-- Data supplied follows --

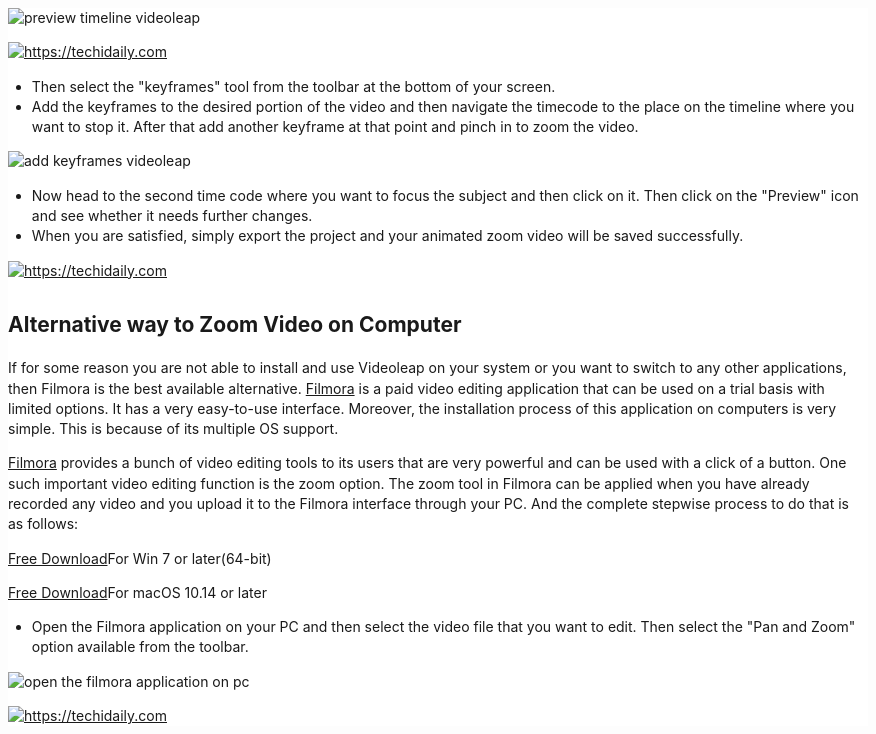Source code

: ![preview timeline videoleap](https://images.wondershare.com/filmora/article-images/2022/07/preview-timeline-videoleap.jpg)


<a href="https://aidotcom.pxf.io/c/5597632/2134500/19576" target="_top" id="2134500">
  <img src="//a.impactradius-go.com/display-ad/19576-2134500" border="0" alt="https://techidaily.com" width="600" height="90"/>
</a>
<img height="0" width="0" src="https://aidotcom.pxf.io/i/5597632/2134500/19576" style="position:absolute;visibility:hidden;" border="0" />

* Then select the "keyframes" tool from the toolbar at the bottom of your screen.
* Add the keyframes to the desired portion of the video and then navigate the timecode to the place on the timeline where you want to stop it. After that add another keyframe at that point and pinch in to zoom the video.

![add keyframes videoleap](https://images.wondershare.com/filmora/article-images/2022/07/add-keyframes-videoleap.jpg)

* Now head to the second time code where you want to focus the subject and then click on it. Then click on the "Preview" icon and see whether it needs further changes.
* When you are satisfied, simply export the project and your animated zoom video will be saved successfully.


<a href="https://bluettius.sjv.io/c/5597632/2139115/17108" target="_top" id="2139115">
  <img src="//a.impactradius-go.com/display-ad/17108-2139115" border="0" alt="https://techidaily.com" width="728" height="90"/>
</a>
<img height="0" width="0" src="https://bluettius.sjv.io/i/5597632/2139115/17108" style="position:absolute;visibility:hidden;" border="0" />

## Alternative way to Zoom Video on Computer

If for some reason you are not able to install and use Videoleap on your system or you want to switch to any other applications, then Filmora is the best available alternative. [Filmora](https://tools.techidaily.com/wondershare/filmora/download/) is a paid video editing application that can be used on a trial basis with limited options. It has a very easy-to-use interface. Moreover, the installation process of this application on computers is very simple. This is because of its multiple OS support.

[Filmora](https://tools.techidaily.com/wondershare/filmora/download/) provides a bunch of video editing tools to its users that are very powerful and can be used with a click of a button. One such important video editing function is the zoom option. The zoom tool in Filmora can be applied when you have already recorded any video and you upload it to the Filmora interface through your PC. And the complete stepwise process to do that is as follows:

[Free Download](https://tools.techidaily.com/wondershare/filmora/download/)For Win 7 or later(64-bit)

[Free Download](https://tools.techidaily.com/wondershare/filmora/download/)For macOS 10.14 or later

* Open the Filmora application on your PC and then select the video file that you want to edit. Then select the "Pan and Zoom" option available from the toolbar.

![open the filmora application on pc](https://images.wondershare.com/filmora/guide/pan-zoom-feature-filmora.jpg)


<a href="https://ephamedtechinc.pxf.io/c/5597632/2120862/26400?prodsku=Saturn" target="_top" id="2120862">
  <img src="//a.impactradius-go.com/display-ad/26400-2120862" border="0" alt="https://techidaily.com" width="728" height="90"/>
</a>
<img height="0" width="0" src="https://ephamedtechinc.pxf.io/i/5597632/2120862/26400?prodsku=Saturn" style="position:absolute;visibility:hidden;" border="0" />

-- Data supplied concluded --

- _Problem requirements_:
Copy all of the material above word for word, leaving the picture out.

- _Finished task_:
Source code

: ![preview timeline videoleap](https://images.wondershare.com/filmora/article-images/2022/07/preview-timeline-videoleap.jpg)


<a href="https://aidotcom.pxf.io/c/5597632/2134500/19576" target="_top" id="2134500">
  <img src="//a.impactradius-go.com/display-ad/19576-2134500" border="0" alt="https://techidaily.com" width="600" height="90"/>
</a>
<img height="0" width="0" src="https://aidotcom.pxf.io/i/5597632/2134500/19576" style="position:absolute;visibility:hidden;" border="0" />

* Then select the "keyframes" tool from the toolbar at the bottom of your screen.
* Add the keyframes to the desired portion of the video and then navigate the timecode to the place on the timeline where you want to stop it. After that add another keyframe at that point and pinch in to zoom the video.

![add keyframes videoleap](https://images.wondershare.com/filmora/article-images/2022/07/add-keyframes-videoleap.jpg)

* Now head to the second time code where you want to focus the subject and then click on it. Then click on the "Preview" icon and see whether it needs further changes.
* When you are satisfied, simply export the project and your animated zoom video will be saved successfully.


<a href="https://bluettius.sjv.io/c/5597632/2139115/17108" target="_top" id="2139115">
  <img src="//a.impactradius-go.com/display-ad/17108-2139115" border="0" alt="https://techidaily.com" width="728" height="90"/>
</a>
<img height="0" width="0" src="https://bluettius.sjv.io/i/5597632/2139115/17108" style="position:absolute;visibility:hidden;" border="0" />

## Alternative way to Zoom Video on Computer

If for some reason you are not able to install and use Videoleap on your system or you want to switch to any other applications, then Filmora is the best available alternative. [Filmora](https://tools.techidaily.com/wondershare/filmora/download/) is a paid video editing application that can be used on a trial basis with limited options. It has a very easy-to-use interface. Moreover, the installation process of this application on computers is very simple. This is because of its multiple OS support.

[Filmora](https://tools.techidaily.com/wondershare/filmora/download/) provides a bunch of video editing tools to its users that are very powerful and can be used with a click of a button. One such important video editing function is the zoom option. The zoom tool in Filmora can be applied when you have already recorded any video and you upload it to the Filmora interface through your PC. And the complete stepwise process to do that is as follows:

[Free Download](https://tools.techidaily.com/wondershare/filmora/download/)For Win 7 or later(64-bit)

[Free Download](https://tools.techidaily.com/wondershare/filmora/download/)For macOS 10.14 or later

* Open the Filmora application on your PC and then select the video file that you want to edit. Then select the "Pan and Zoom" option available from the toolbar.

![open the filmora application on pc](https://images.wondershare.com/filmora/guide/pan-zoom-feature-filmora.jpg)


<a href="https://ephamedtechinc.pxf.io/c/5597632/2120862/26400?prodsku=Saturn" target="_top" id="2120862">
  <img src="//a.impactradius-go.com/display-ad/26400-2120862" border="0" alt="https://techidaily.com" width="728" height="90"/>
</a>
<img height="0" width="0" src="https://ephamedtechinc.pxf.io/i/5597632/2120862/26400?prodsku=Saturn" style="position:absolute;visibility:hidden;" border="0" />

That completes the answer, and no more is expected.